Author
: Nancie Atwell
Length
: 640 pages
Intent/Focus
: A “workshop” approach to reading and writing education
What You Will Learn
: Detailed procedures for adapting the workshop teaching method to your English and writing classes
Why We Recommend It
: The winner of a $1,000,000 teaching award is someone worth watching. Ms. Atwell’s fresh approach to teaching, as detailed in In the Middle, lets
students truly experience and develop a passion for writing.
Summary
:
Nancie Atwell
is a middle school teacher and winner of the 2015 Global Teacher Prize. In 1990 she founded a K–8 demonstration school called the Center for Teaching and Learning (CTL). She is a successful author, and producer of a DVD series showcasing her writing and
reading workshops.
The first edition of Ms. Atwell’s acclaimed In the Middle was published in 1987, followed by an updated version in 1998. The third edition (2014,
reviewed here) shares the most recent innovations and refinements to her teaching methods, and is, for many educators, a how-to guide for teaching English.
Nancie herself describes the book as: "Everything I've learned over the past three decades that makes writing-reading workshop the only logical way to
teach English." Nancie believes that students become better writers if they are given ownership of what they’re writing. In her workshops students are
given long, uninterrupted blocks of time to write. Lectures, assignments and tests are replaced with occasional mini-lessons on topics such as technique,
revision, genres, showing rather than telling, etc. For the remainder of her class, students simply write.
One reader/reviewer said, “In the Middle… changed my life as a teacher. The techniques she used… affirmed everything I felt in my heart to be
true.”
Comprising twenty years’ experience with professional development workshops, the third edition of In the Middle provides:
- Detailed procedures for using the workshop teaching method
- A first-week launch sequence, and several mini-lessons to help you create your own workshops
- Studies of poetry, memoirs, reviews, essays, humor and short fiction
- Examples of prize-winning student writing, to use as mentor texts
- Techniques for conferring with students about the books they're reading
In The Reading Zone, Nancie applies the same approach to reading, with the assertion that students from K-12 should be free to choose their own
reading assignments, and be given ample reading time in class. She believes the only successful “delivery system” for reading comprehension is reading.
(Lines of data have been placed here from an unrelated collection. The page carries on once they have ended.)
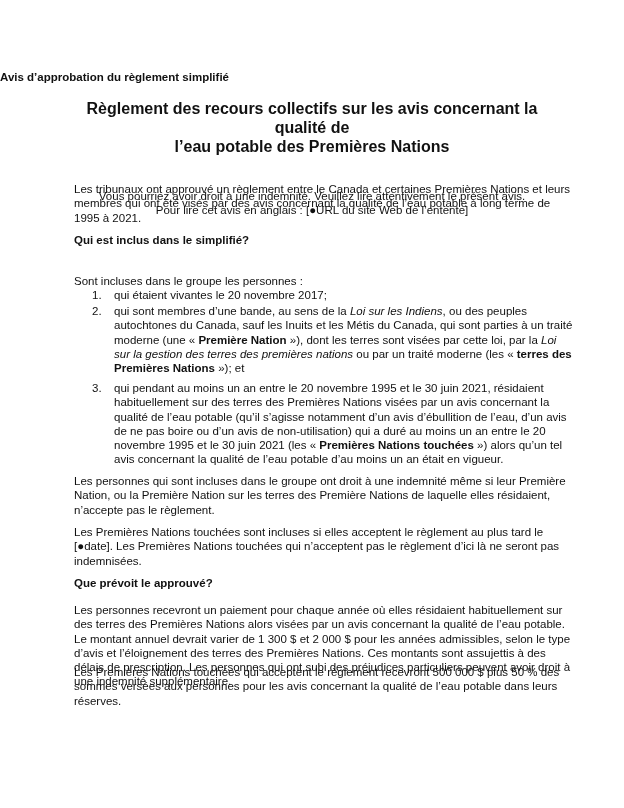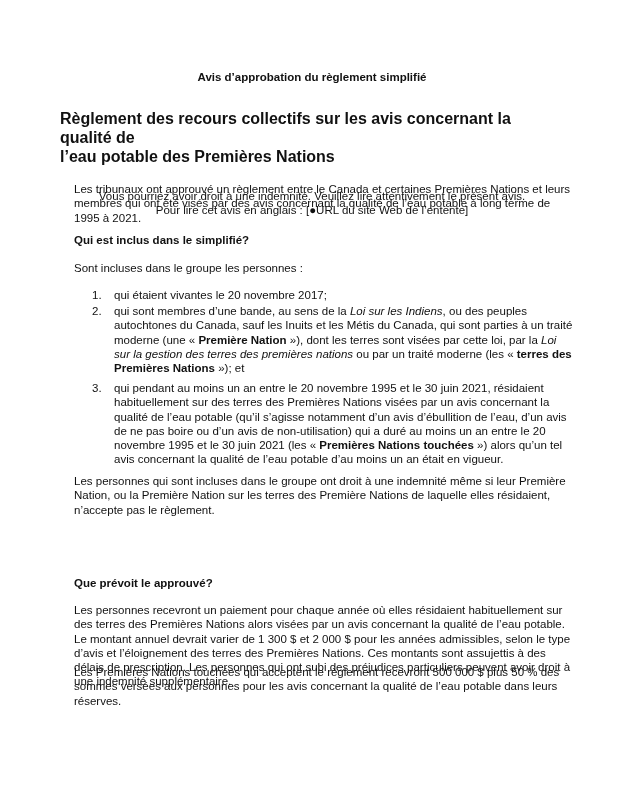--- a/index.html
+++ b/index.html
@@ -5,7 +5,7 @@
   html, body { margin:0; padding:0; background:#ffffff; }
   body { width:624px; height:808px; overflow:hidden; font-family:"Liberation Sans", sans-serif; color:#111; }
   .page { position:relative; width:624px; height:808px; }
-  .pre-title { position:absolute; top:71px; left:0; width:624px; text-align:center; font-size:11.5px; font-weight:bold; }
+  .pre-title { position:absolute; top:71px; left:0; width:624px; text-align:left; font-size:11.5px; font-weight:bold; }
   .title { position:absolute; top:109px; left:60px; width:504px; font-size:16px; font-weight:bold; line-height:19px; }
   .subtitle { position:absolute; top:141px; left:40px; width:544px; text-align:center; font-size:11.5px; font-weight:normal; line-height:14px;margin-top:48px; }
   .block { position:absolute; left:74px; width:500px; font-size:11.5px; line-height:14.3px; }

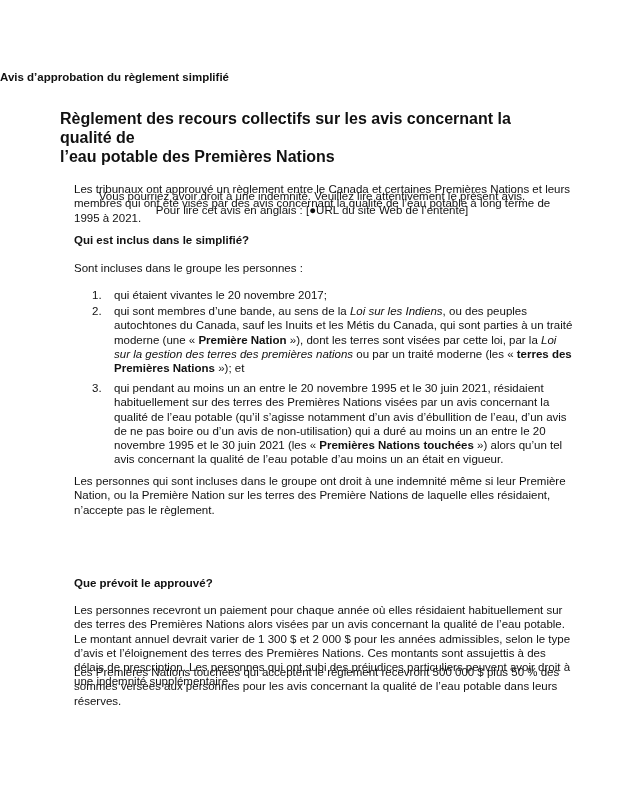--- a/index.html
+++ b/index.html
@@ -6,7 +6,7 @@
   body { width:624px; height:808px; overflow:hidden; font-family:"Liberation Sans", sans-serif; color:#111; }
   .page { position:relative; width:624px; height:808px; }
   .pre-title { position:absolute; top:71px; left:0; width:624px; text-align:left; font-size:11.5px; font-weight:bold; }
-  .title { position:absolute; top:109px; left:60px; width:504px; font-size:16px; font-weight:bold; line-height:19px; }
+  .title { position:absolute; top:99px; left:60px; width:504px; text-align:center; font-size:16px; font-weight:bold; line-height:19px; }
   .subtitle { position:absolute; top:141px; left:40px; width:544px; text-align:center; font-size:11.5px; font-weight:normal; line-height:14px;margin-top:48px; }
   .block { position:absolute; left:74px; width:500px; font-size:11.5px; line-height:14.3px; }
   .heading { font-weight:bold; }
Nancie also states that our job as educators is “to innovate for the good of children, and then to pass along to other teachers the lessons we learn that
make a difference." Her book Systems to Transform Your Classroom and School shares insight on the most significant innovations made at the school
she founded, the CTL. At CTL, Nancie and her colleagues have created a culture of engagement and excellence by combining smart practices with rich,
community-building traditions. Examples include student and teacher self-assessment and goal-setting, a student-generated bill of rights, parent outreach
and “rigorous yet kid-friendly expectations.”
"There are steps teachers and administrators can take… that make a classroom or school a place that's safe for children; one where every student feels
noticed and known; one that challenges kids and entices them with the intrinsic rewards of real work, done well."